On the other side of the equation, we're collecting more and more data to analyze. The evolution of data analysis is inextricably linked to the evolution of data collection. In the early days of computing, data was part of the application itself. Move along to the transactional data base model, and data is collected from outside the application, but complying with a specific structure of fields. Now, the sources of data aren't so structured: we're dealing with documents, images, and media files, often without the appropriate meta data; geo-location data that may or may not be associated with a transaction; social media feeds wherein context is everything; metering data from electrical grids; all manner of telematics from vehicles, production machinery, etc.

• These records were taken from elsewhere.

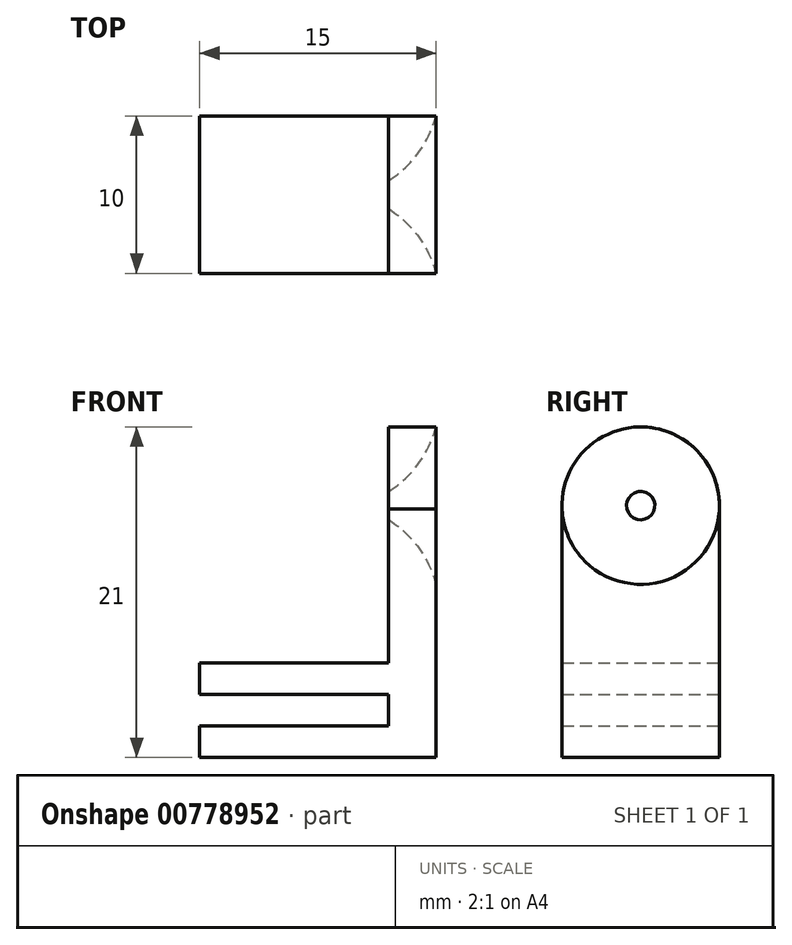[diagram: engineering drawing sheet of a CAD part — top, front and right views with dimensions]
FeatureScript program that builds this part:
annotation { "Feature Type Name" : "Feature", "Feature Type Description" : "" }
export const myFeature = defineFeature(function(context is Context, id is Id, definition is map)
    precondition{}
    {
        {
            var Q0;
            Q0=qCreatedBy(makeId("Front.planeOp"),FACE);
            var sketch = newSketch(context, id + "F0", { "sketchPlane" : qUnion([Q0])});
            skLineSegment(sketch, "E0.bottom", {"start": v(0, 0) * mm, "end": v(15, 0) * mm});
            skLineSegment(sketch, "E0.top", {"start": v(0, 6) * mm, "end": v(12, 6) * mm});
            skLineSegment(sketch, "E0.left", {"start": v(0, 0) * mm, "end": v(0, 2) * mm});
            skLineSegment(sketch, "E0.right", {"start": v(15, 0) * mm, "end": v(15, 6) * mm});
            skLineSegment(sketch, "E1.bottom", {"start": v(0, 0) * mm, "end": v(12, 0) * mm});
            skLineSegment(sketch, "E1.top", {"start": v(0, 2) * mm, "end": v(12, 2) * mm});
            skLineSegment(sketch, "E2.top", {"start": v(0, 4) * mm, "end": v(12, 4) * mm});
            skLineSegment(sketch, "E2.left", {"start": v(0, 6) * mm, "end": v(0, 4) * mm});
            skLineSegment(sketch, "E3.top", {"start": v(12, 21) * mm, "end": v(15, 21) * mm});
            skLineSegment(sketch, "E3.left", {"start": v(12, 6) * mm, "end": v(12, 21) * mm});
            skLineSegment(sketch, "E3.right", {"start": v(15, 6) * mm, "end": v(15, 21) * mm});
            skLineSegment(sketch, "E4", {"start": v(12, 2) * mm, "end": v(12, 4) * mm});
            skLineSegment(sketch, "E5.trimOffspring", {"start": v(0, 4) * mm, "end": v(0, 6) * mm});
            skSolve(sketch);
        }
        {
            var Q0;
            Q0=makeQuery(id+"F0.imprint","IMPRINT",FACE,{"disambiguationData":[TD([[makeQuery(id+"F0.imprint","IMPRINT",EDGE,{"derivedFrom":sQuery(id+"F0.wireOp",EDGE,"E0.bottom")}),1.0]])]});
            extrude(context, id + "F1", {"entities" : qUnion([Q0]), "depth" : 20 * mm, "offsetDistance" : 25 * mm});
        }
        {
            var Q0;
            Q0=makeQuery(id+"F1.opExtrude","SWEPT_FACE",FACE,{"disambiguationData":[OSD([sQuery(id+"F0.wireOp",EDGE,"E3.left")])]});
            var sketch = newSketch(context, id + "F2", { "sketchPlane" : qUnion([Q0])});
            skCircle(sketch, "E6", {"center": v(10, 16) * mm, "radius": 5 * mm});
            skPoint(sketch, "E6.centerSnap0", {"position": v(10, 6) * mm});
            skCircle(sketch, "E7", {"center": v(10, 16) * mm, "radius": 0.9 * mm});
            skLineSegment(sketch, "E8", {"start": v(15, 15.78) * mm, "end": v(15, 0) * mm});
            skLineSegment(sketch, "E9", {"start": v(5, 15.77) * mm, "end": v(5, 0) * mm});
            skSolve(sketch);
        }
        {
            var Q0;
            {var subQ0=sQuery(id+"F0.wireOp",EDGE,"E3.left");var subQ1=makeQuery(id+"F1.opExtrude","CAP_EDGE",EDGE,{"disambiguationData":[OSD([subQ0])],"isStart":false});Q0=makeQuery(id+"F2.imprint","IMPRINT",FACE,{"disambiguationData":[TD([[makeQuery(id+"F2.imprint","IMPRINT",EDGE,{"derivedFrom":subQ1}),1.0]])]});}
            var Q1;
            {var subQ0=sQuery(id+"F0.wireOp",EDGE,"E3.left");var subQ1=makeQuery(id+"F1.opExtrude","CAP_EDGE",EDGE,{"disambiguationData":[OSD([subQ0])],"isStart":true});Q1=makeQuery(id+"F2.imprint","IMPRINT",FACE,{"disambiguationData":[TD([[makeQuery(id+"F2.imprint","IMPRINT",EDGE,{"derivedFrom":subQ1}),-1.0]])]});}
            extrude(context, id + "F3", {"entities" : qUnion([Q0, Q1]), "operationType" : NewBodyOperationType.REMOVE, "endBound" : BoundingType.THROUGH_ALL, "oppositeDirection" : true, "depth" : 25 * mm, "offsetDistance" : 25 * mm});
        }
        {
            var Q0;
            Q0=makeQuery(id+"F1.opExtrude","SWEPT_FACE",FACE,{"disambiguationData":[OSD([sQuery(id+"F0.wireOp",EDGE,"E0.right"),sQuery(id+"F0.wireOp",EDGE,"E3.right")])]});
            var sketch = newSketch(context, id + "F4", { "sketchPlane" : qUnion([Q0])});
            skLineSegment(sketch, "E10", {"start": v(-15, 6) * mm, "end": v(-15, 0) * mm});
            skLineSegment(sketch, "E11", {"start": v(-5, 6) * mm, "end": v(-5, 0) * mm});
            skSolve(sketch);
        }
        {
            var Q0;
            {var subQ0=sQuery(id+"F4.wireOp",EDGE,"E11");Q0=makeQuery(id+"F4.imprint","IMPRINT",FACE,{"disambiguationData":[TD([[makeQuery(id+"F4.imprint","IMPRINT",EDGE,{"derivedFrom":subQ0}),1.0]])]});}
            var Q1;
            {var subQ0=sQuery(id+"F4.wireOp",EDGE,"E10");Q1=makeQuery(id+"F4.imprint","IMPRINT",FACE,{"disambiguationData":[TD([[makeQuery(id+"F4.imprint","IMPRINT",EDGE,{"derivedFrom":subQ0}),-1.0]])]});}
            extrude(context, id + "F5", {"entities" : qUnion([Q0, Q1]), "operationType" : NewBodyOperationType.REMOVE, "endBound" : BoundingType.THROUGH_ALL, "oppositeDirection" : true, "depth" : 25 * mm, "offsetDistance" : 25 * mm});
        }
        {
            var Q0;
            Q0=makeQuery(id+"F2.imprint","IMPRINT",FACE,{"disambiguationData":[TD([[makeQuery(id+"F2.imprint","IMPRINT",EDGE,{"derivedFrom":sQuery(id+"F2.wireOp",EDGE,"E7")}),1.0]])]});
            extrude(context, id + "F6", {"entities" : qUnion([Q0]), "operationType" : NewBodyOperationType.REMOVE, "endBound" : BoundingType.THROUGH_ALL, "oppositeDirection" : true, "depth" : 25 * mm, "offsetDistance" : 25 * mm});
        }
        {
            var Q0;
            Q0=makeQuery(id+"F1.opExtrude","SWEPT_FACE",FACE,{"disambiguationData":[OSD([sQuery(id+"F0.wireOp",EDGE,"E0.right"),sQuery(id+"F0.wireOp",EDGE,"E3.right")])]});
            var sketch = newSketch(context, id + "F7", { "sketchPlane" : qUnion([Q0])});
            skCircle(sketch, "E12", {"center": v(-10, 16) * mm, "radius": 5 * mm});
            skLineSegment(sketch, "E13", {"start": v(-10, 21) * mm, "end": v(-10, 9.58) * mm});
            skPoint(sketch, "E13.startSnap0", {"position": v(-10, 21) * mm});
            skSolve(sketch);
        }
        {
            var Q0;
            Q0=makeQuery(id+"F5.boolean.opBoolean","MERGE",FACE,{"derivedFrom":[makeQuery(id+"F3.boolean.opBoolean","COPY",FACE,{"derivedFrom":makeQuery(id+"F3.opExtrude","SWEPT_FACE",FACE,{"disambiguationData":[OSD([sQuery(id+"F2.wireOp",EDGE,"E8")])]})}),makeQuery(id+"F5.opExtrude","SWEPT_FACE",FACE,{"disambiguationData":[OSD([sQuery(id+"F4.wireOp",EDGE,"E10")])]})]});
            var Q1;
            Q1=makeQuery(id+"F5.boolean.opBoolean","MERGE",FACE,{"derivedFrom":[makeQuery(id+"F3.boolean.opBoolean","COPY",FACE,{"derivedFrom":makeQuery(id+"F3.opExtrude","SWEPT_FACE",FACE,{"disambiguationData":[OSD([sQuery(id+"F2.wireOp",EDGE,"E9")])]})}),makeQuery(id+"F5.opExtrude","SWEPT_FACE",FACE,{"disambiguationData":[OSD([sQuery(id+"F4.wireOp",EDGE,"E11")])]})]});
            cPlane(context, id + "F8", {"entities" : qUnion([Q0, Q1]), "cplaneType" : CPlaneType.MID_PLANE, "offset" : 25 * mm, "width" : 150 * mm, "height" : 150 * mm});
        }
        {
            var Q0;
            Q0=qCreatedBy(id+"F8.planeOp",FACE);
            var sketch = newSketch(context, id + "F9", { "sketchPlane" : qUnion([Q0])});
            skLineSegment(sketch, "E14", {"start": v(12, 16) * mm, "end": v(15, 16) * mm});
            skLineSegment(sketch, "E15", {"start": v(15, 16.9) * mm, "end": v(15, 21) * mm});
            skArc(sketch, "E16", {"start": v(12, 16.9) * mm, "mid": v(13.89, 18.66) * mm, "end": v(15, 21) * mm});
            skLineSegment(sketch, "E17", {"start": v(12, 16.9) * mm, "end": v(15, 16.9) * mm});
            skSolve(sketch);
        }
        {
            var Q0;
            Q0 = qSketchRegion(id + "F9", true);
            var Q1;
            Q1=sQuery(id+"F9.wireOp",EDGE,"E15");
            var Q2;
            Q2=sQuery(id+"F9.wireOp",EDGE,"E16");
            var Q3;
            Q3=sQuery(id+"F9.wireOp",EDGE,"E17");
            var Q4;
            Q4=sQuery(id+"F9.wireOp",EDGE,"E14");
            revolve(context, id + "F10", {"operationType" : NewBodyOperationType.REMOVE, "surfaceOperationType" : NewSurfaceOperationType.NEW, "entities" : qUnion([Q0]), "surfaceEntities" : qUnion([Q1, Q2, Q3]), "axis" : qUnion([Q4]), "revolveType" : RevolveType.FULL, "oppositeDirection" : true});
        }
    });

I remember a story from the days of yore, when data mining was a fresh concept. A colleague of mine called out a representative of one of the vendors over the beer and diapers issue: analyze enough transactional data, and you'll find a pattern that suggests people who buy diapers also buy beer, so a retailler can organize the shelves accordingly. Said colleague's complaint was that the company rep was presenting this as a fact, rather than a theoretical example of the patterns that data mining can unlock, and factually, it wasn't true. It's an item of small relevance, but for the fact that it lodged the beer-and-diapers model of data mining in my head for the ensuing 15 years.
And it's a handy model to have when the skeptical say that big data analytics is just a jumped-up version of data mining. It highlights the fundamental difference, and my discussion with Kent crystalized it: data mining is transaction-focused, teasing patterns out of information of limited scope, whereas big data analytics has a behavioural focus. We're not concerned with the transaction, according to Kent, but with the behaviour that leads to the transaction. Of those many new types of data outlined a couple paragraphs ago, almost all are related to behaviour.
That was my big data “aha” moment, and it fundamentally changes my understanding of analytics.